Even if you’re lacto-ovo, you may not be getting enough B12. One 8-ounce glass of milk and an egg, for example, only provide about two-thirds of the RDA of vitamin B12, according to Melissa Majumdar, MS, RD, senior bariatric dietitian for Brigham and Women’s Center for Metabolic and Bariatric Surgery. For people who don’t regularly eat animal products, a B12 supplement could act as an insurance policy.
There are also B12 injections available, but that’s overkill for most people. “The only people who definitely need to take B12 shots are those with chronic pernicious anemia, a condition in which B12 is not absorbed in the gut,” says Mascha Davis, MPH, RDN, private practice dietitian at Nomadista Nutrition.
Can You Overdose on B12?
While taking too much B12 can cause dizziness, nausea, and vomiting, it’s not common to overdo it. “B12 toxicity is very rare, because our bodies are fairly good at getting rid of what we don’t need,” Davis says.
Can B12 Give You More Energy?
Vitamin B12 is often touted as a natural energy booster, but there’s no strong evidence to back up that claim. “B12 doesn’t have calories, so it doesn’t really supply actual energy to our bodies — it just helps the process move along,” Davis says.
Having low B12, however, can definitely sap your energy.

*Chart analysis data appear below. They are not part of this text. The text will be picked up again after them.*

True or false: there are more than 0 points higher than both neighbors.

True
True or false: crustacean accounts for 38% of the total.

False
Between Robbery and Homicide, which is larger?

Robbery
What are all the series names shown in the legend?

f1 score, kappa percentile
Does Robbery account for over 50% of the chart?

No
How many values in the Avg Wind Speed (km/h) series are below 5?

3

Symptoms of B12 deficiency include irritability and fatigue. And vitamin B12 deficiency can lead to megaloblastic anemia, a type of anemia that causes weakness and tiredness.

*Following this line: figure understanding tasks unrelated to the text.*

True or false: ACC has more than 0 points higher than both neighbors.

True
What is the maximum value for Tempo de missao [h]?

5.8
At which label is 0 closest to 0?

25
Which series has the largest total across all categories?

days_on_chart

But popping a B12 supplement probably won’t give you a jolt. “B12 is only helpful for boosting energy when a person is actually deficient in it,” Majumdar says. “It should not be considered a cure-all for poor energy.”

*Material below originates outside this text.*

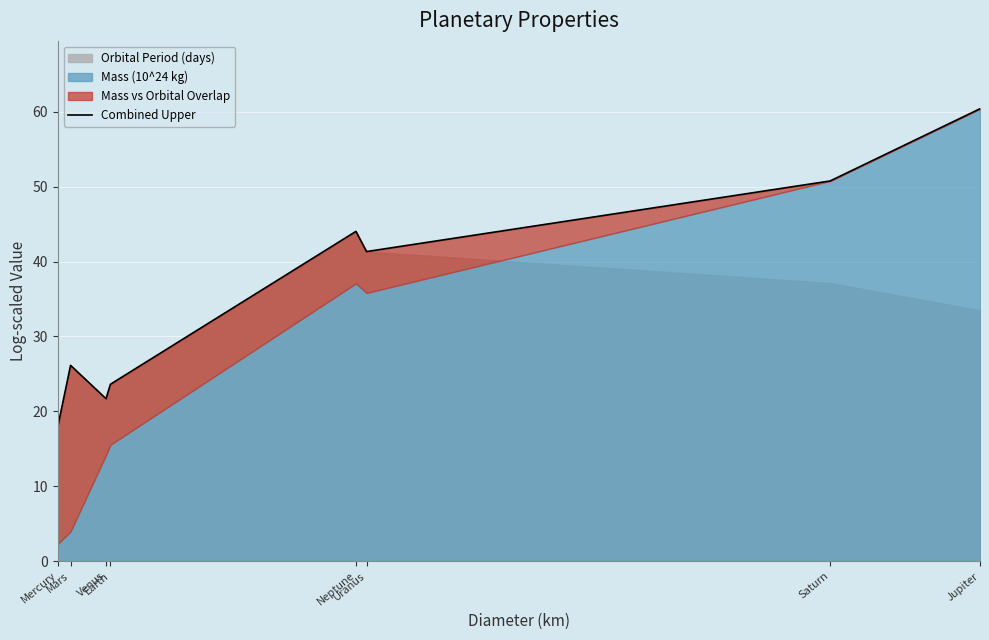

What is the approximate value at Uranus?

41.3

Can B12 Help You Lose Weight?
Unfortunately, there’s no evidence that connects B12 supplementation to weight loss.
Vitamin B12 plays a role in energy metabolism, which is your body’s ability to convert food into fuel — this is why fatigue is a common symptom of a B12 deficiency. But while correcting the B12 deficiency can help get your energy metabolism back to normal, you can’t burn extra calories by taking more B12 than you need. If it were really that easy, we’d all pop a multivitamin and call it a day.
Tips for Taking B12
If you think you may be lacking in the vitamin B12 department, talk to your doctor or dietitian to find out if supplements are right for you. They can also suggest the best type of B12 supplement for you.
When choosing a B12 supplement, you might notice the dosage sounds much higher than the RDA. That’s because your body absorbs a limited amount of B12 from dietary supplements — only about 10 mcg from a 500 mcg pill, according to the National Institutes of Health.
To get the most out of your B12 supplements, Davis suggests taking B12 separately from iron or vitamin C supplements, since iron and vitamin C can change B12 to a less absorbable form.
It’s also better to take B12 supplements daily rather than weekly. “Taking a smaller, daily dose — 350 to 500 micrograms — may be better absorbed than a weekly megadose, because absorption decreases with larger doses,” Majumdar says.
And last but not least, if you’re vegetarian or vegan, you don’t need to worry about whether your B12 supplement was derived from animal products. B12 supplements are often synthesized or derived from bacteria — so unless you’re concerned about the ethical treatment of bacteria, you’re good to go.